Certainly, examining Jupiter
Ascending for a nefarious subtext makes it far more interesting (well,
let’s not get carried away) than it is as a piece of throwaway entertainment.
One might pick up on other aspects. Dogboy gets his wings back at the end, like
a fallen angel restored. How does Russia fit in? It’s either the source of the
new order (Jupiter) or the incorrigible scourge (the Soviet regime results in
her parents fleeing to the land of prosperity). The problem is, the picture
invites a mainly lethargic response. There’s a lot of stuff stuffed into it,
but the Wachowskis seem resolute in making it as unstimulating as possible.
Which leads one back to an uncertain conclusion. The
Wachowskis might be really shitty programmers, or they may be warning us about
the programmers. Or they may just be vacuum cleaners for Joseph Campbell-esque heroes’
journeys who indulging rampant pop-esoterica along the way.

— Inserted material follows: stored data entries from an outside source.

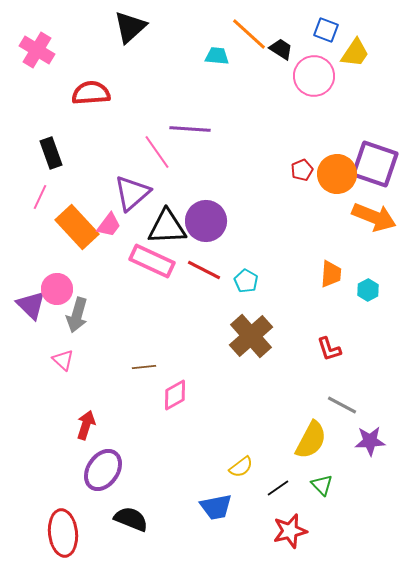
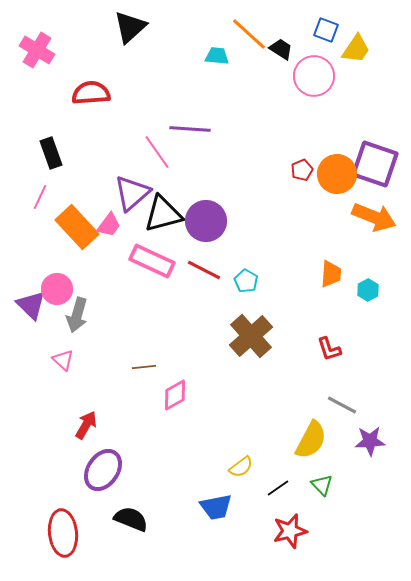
yellow trapezoid at (355, 53): moved 1 px right, 4 px up
black triangle at (167, 227): moved 4 px left, 13 px up; rotated 12 degrees counterclockwise
red arrow at (86, 425): rotated 12 degrees clockwise
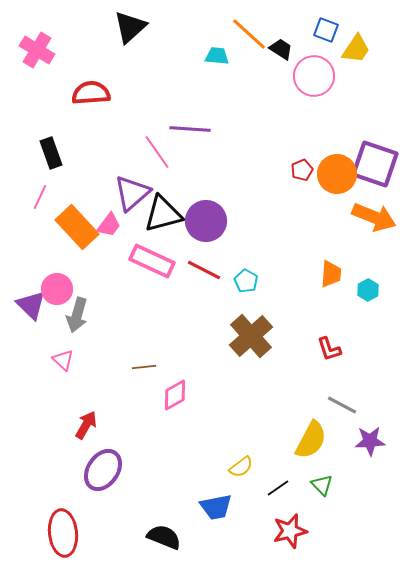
black semicircle at (131, 519): moved 33 px right, 18 px down
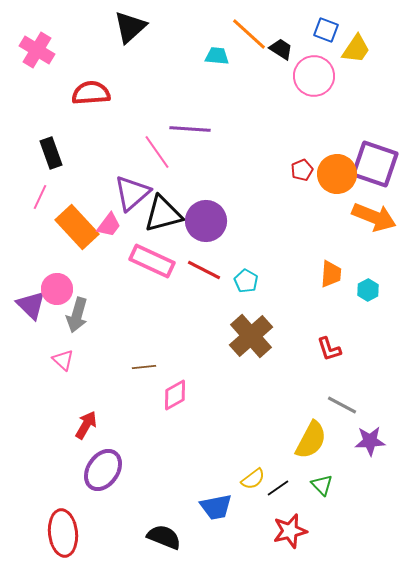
yellow semicircle at (241, 467): moved 12 px right, 12 px down
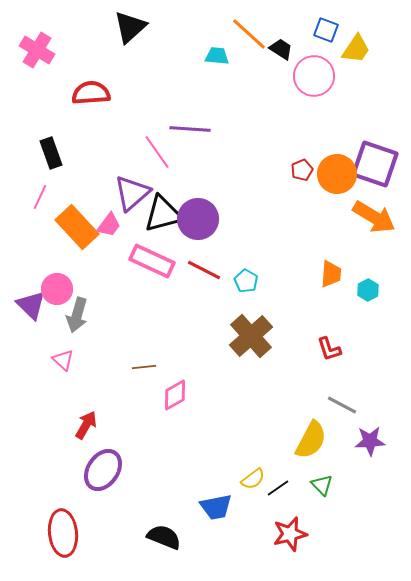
orange arrow at (374, 217): rotated 9 degrees clockwise
purple circle at (206, 221): moved 8 px left, 2 px up
red star at (290, 531): moved 3 px down
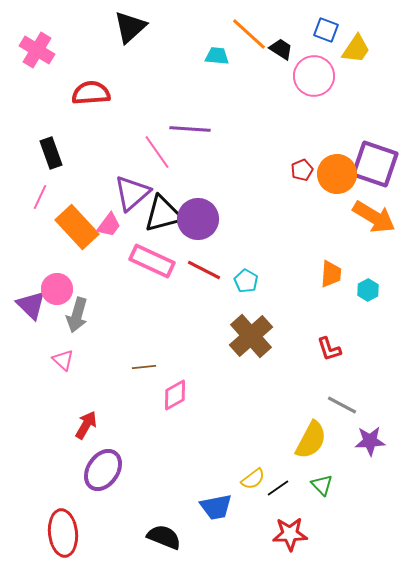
red star at (290, 534): rotated 12 degrees clockwise
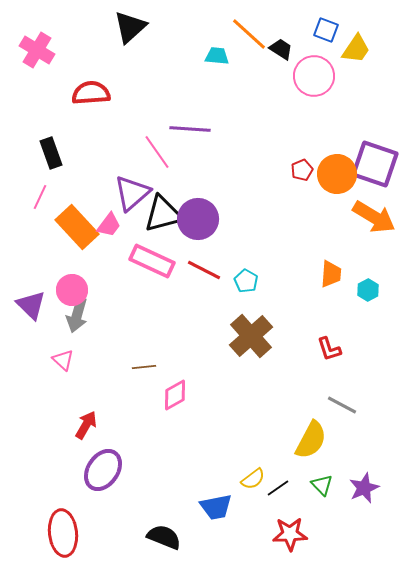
pink circle at (57, 289): moved 15 px right, 1 px down
purple star at (370, 441): moved 6 px left, 47 px down; rotated 20 degrees counterclockwise
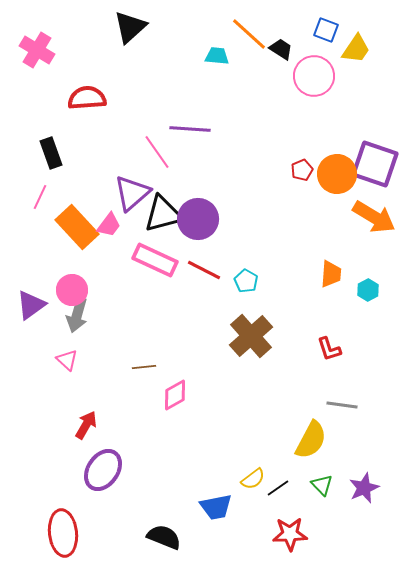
red semicircle at (91, 93): moved 4 px left, 5 px down
pink rectangle at (152, 261): moved 3 px right, 1 px up
purple triangle at (31, 305): rotated 40 degrees clockwise
pink triangle at (63, 360): moved 4 px right
gray line at (342, 405): rotated 20 degrees counterclockwise
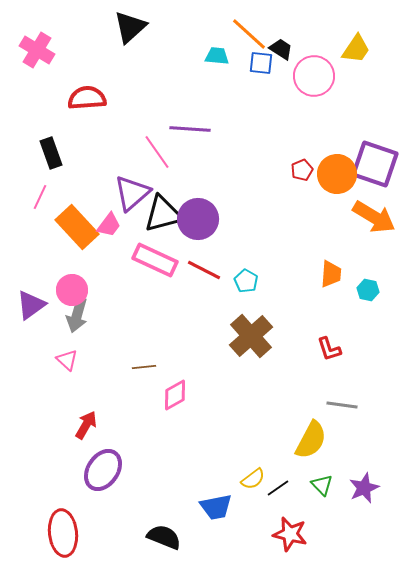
blue square at (326, 30): moved 65 px left, 33 px down; rotated 15 degrees counterclockwise
cyan hexagon at (368, 290): rotated 20 degrees counterclockwise
red star at (290, 534): rotated 16 degrees clockwise
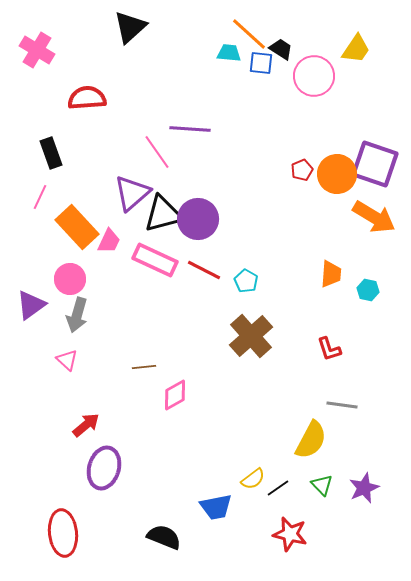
cyan trapezoid at (217, 56): moved 12 px right, 3 px up
pink trapezoid at (109, 225): moved 16 px down; rotated 12 degrees counterclockwise
pink circle at (72, 290): moved 2 px left, 11 px up
red arrow at (86, 425): rotated 20 degrees clockwise
purple ellipse at (103, 470): moved 1 px right, 2 px up; rotated 18 degrees counterclockwise
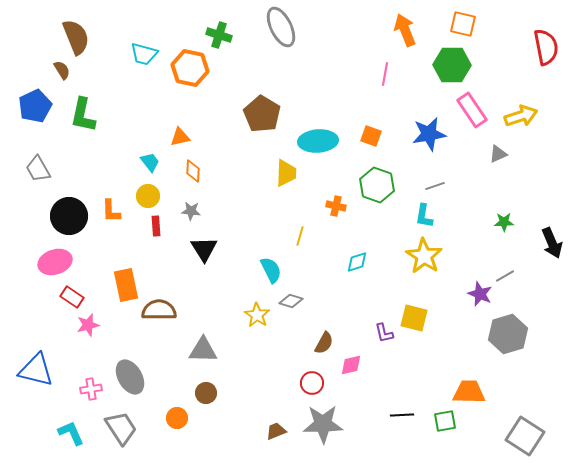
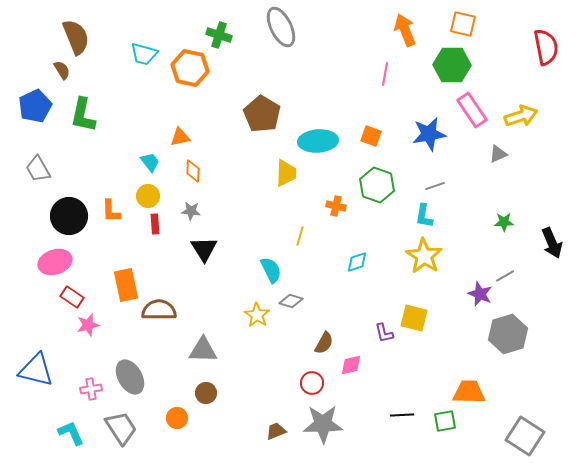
red rectangle at (156, 226): moved 1 px left, 2 px up
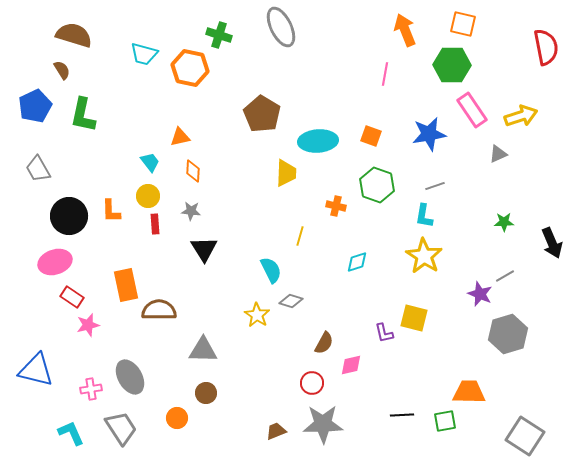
brown semicircle at (76, 37): moved 2 px left, 2 px up; rotated 51 degrees counterclockwise
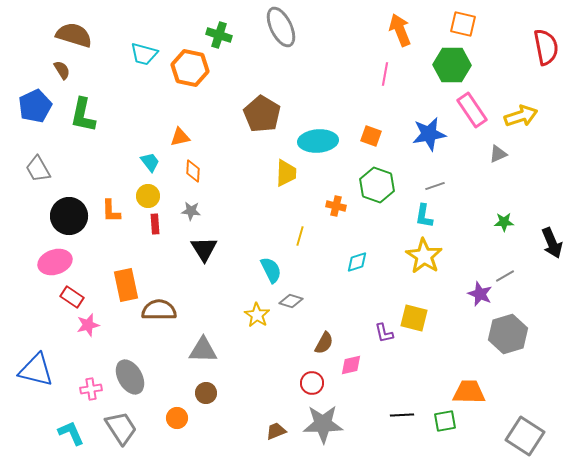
orange arrow at (405, 30): moved 5 px left
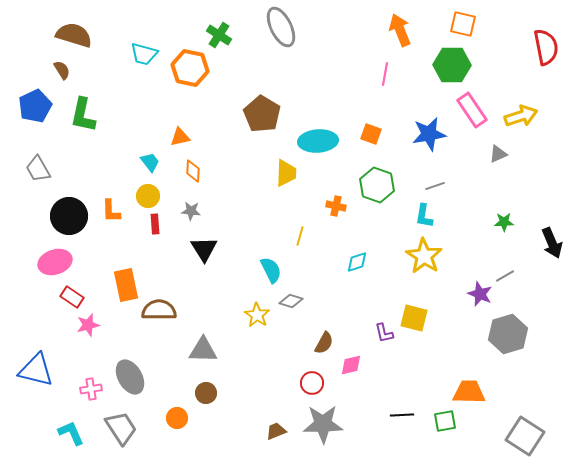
green cross at (219, 35): rotated 15 degrees clockwise
orange square at (371, 136): moved 2 px up
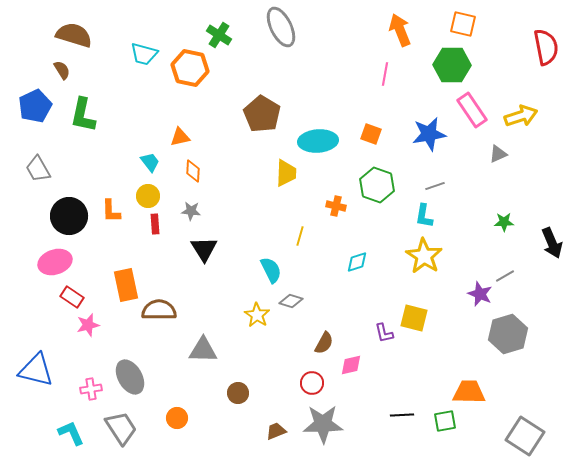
brown circle at (206, 393): moved 32 px right
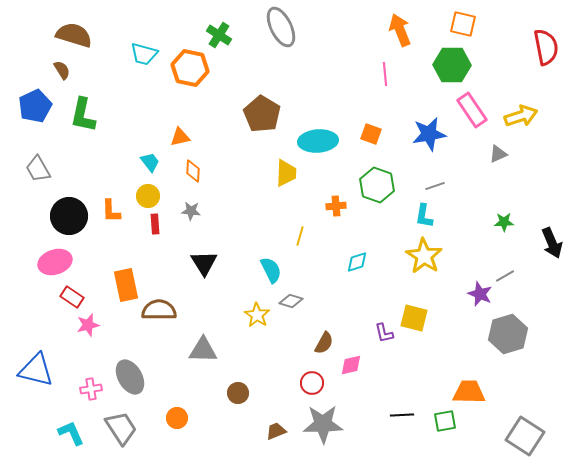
pink line at (385, 74): rotated 15 degrees counterclockwise
orange cross at (336, 206): rotated 18 degrees counterclockwise
black triangle at (204, 249): moved 14 px down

As such, they may
have strayed into the sights of those who have conditioned themselves to
automatically see any imagery with negative/ enslavement/ dystopian content as
examples of programming (be it Game of
Thrones of Fury Road).
The subject of Jupiter
Ascending is “one of the most
powerful dynasties in the universe”, yet the siblings succeed in making these
ruling despots and their universe entirely banal. Jupiter might be less didactic than the unfiltered confessional of Sense8, but both reach the same point of
torpor. When they apply themselves to the portentous (the first Matrix, Cloud Atlas) their grandiose/inclusive themes tend to stick. It’s
when they engage in the realm of feeling or aspiration that sound judgement
tends to leave, highlighting the limits of their abilities with character,
dialogue and narrative. Maybe that’s the sign of Illuminati agents. Or maybe it’s
just your classic erratic Hollywood creatives.